The one sector that will and is having a massive effect on the citizenry is the housing market. It is already a disaster and can slide into free fall. I can suggest a fix or at least a patch that could restore confidence and speed the turn around.

That is to unilaterally mark maturing mortgages to market and impose a new contract structured as follows:

A 75% to current value forty year mortgage provided the borrower qualifies (it gets real easy with dropping prices).

A swap of the remaining old loan principal in exchange for a fifty percent participation in the equity of the house over the current mortgage value established for lending.

Lenders have been statute barred from equity participation in such housing equity. Unfortunately, their own folly has made them the only buyers for the time been. So we must make a temporary fix.

The benefits are obvious. The borrower has a mortgage that is feasible in the current lending environment based on the present value of the property. His credit is also healed or soon will be. Disruption is largely avoided.

The lender swaps a current write down against capital for a fifty percent equity interest that could and should at a later date recover part or all the loss. What the lender loses is the cash that they were not going to get anyway, while restoring a customer to good standing.

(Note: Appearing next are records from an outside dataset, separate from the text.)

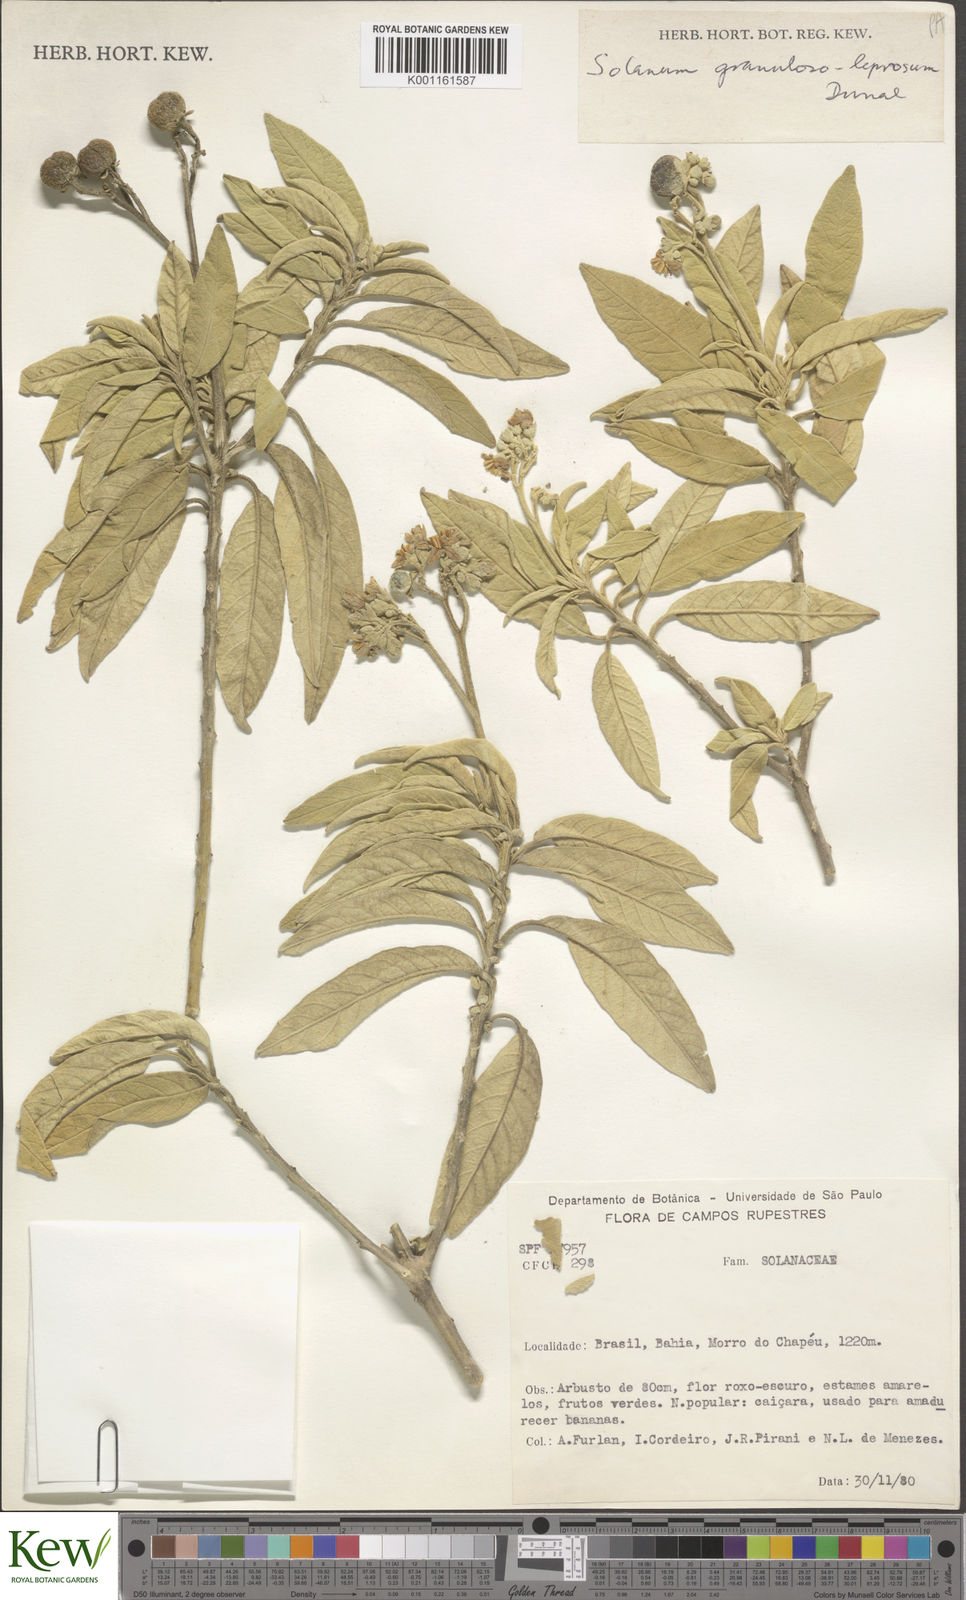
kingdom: Plantae
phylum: Tracheophyta
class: Magnoliopsida
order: Solanales
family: Solanaceae
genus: Solanum
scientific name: Solanum granulosoleprosum
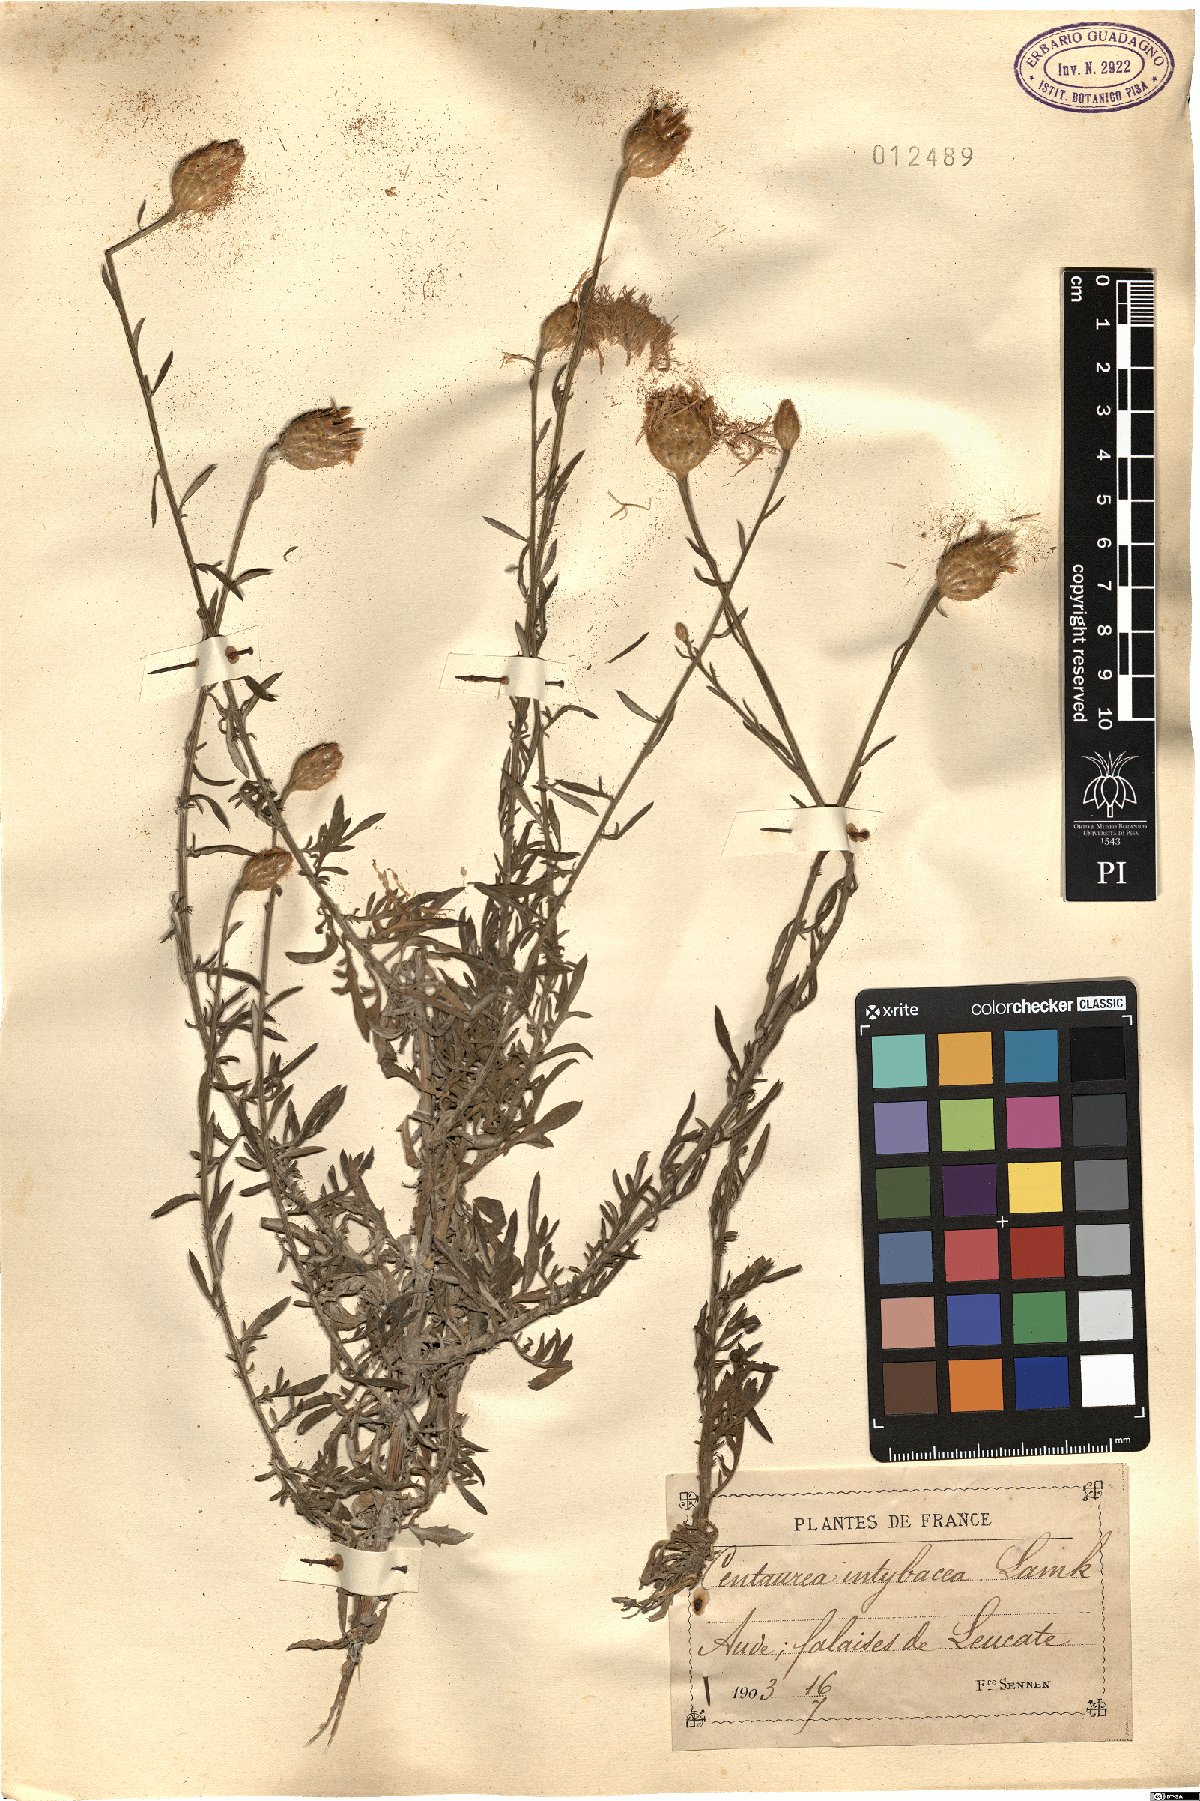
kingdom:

The lenders will still have to recapitalize to make up the inevitable shortfall, but they will be able to do this in a stable environment in which everyone knows the rules. And millions of Americans will have a new lease on life.

Of course, some will argue that the reckless are been rewarded in some manner. That will not be true, but that is still preferable to a massive reduction in pension payouts. A true lasting depression will reduce and stifle everyone. On the current road, millions of Americans are having their credit wiped out for years. That is not healthy for the economy, particularly when the root of their failure lies in the recklessness of the lenders.


1 Original $400,000 property carrying a current principal mortgage of $375,000

2 Current market value of $240,000

3 75% mortgage granted at $180,000

4 $195,000 losses exchanged for a fifty percent equity stake in the property over the $180,000 level.

Thus by paying off the mortgage the borrower rebuilds his own equity and becomes a solid partner of the lender. At some point the borrower should be strong enough to buy out the lender at current market value.

The real point of this exercise is that the borrower now has no reason to abandon the property and the lender has no reason to add the property to a disastrous housing market. This stabilizes the situation and makes it very attractive for new buyers to enter the housing market since inventory will quickly dry up at current depressed prices.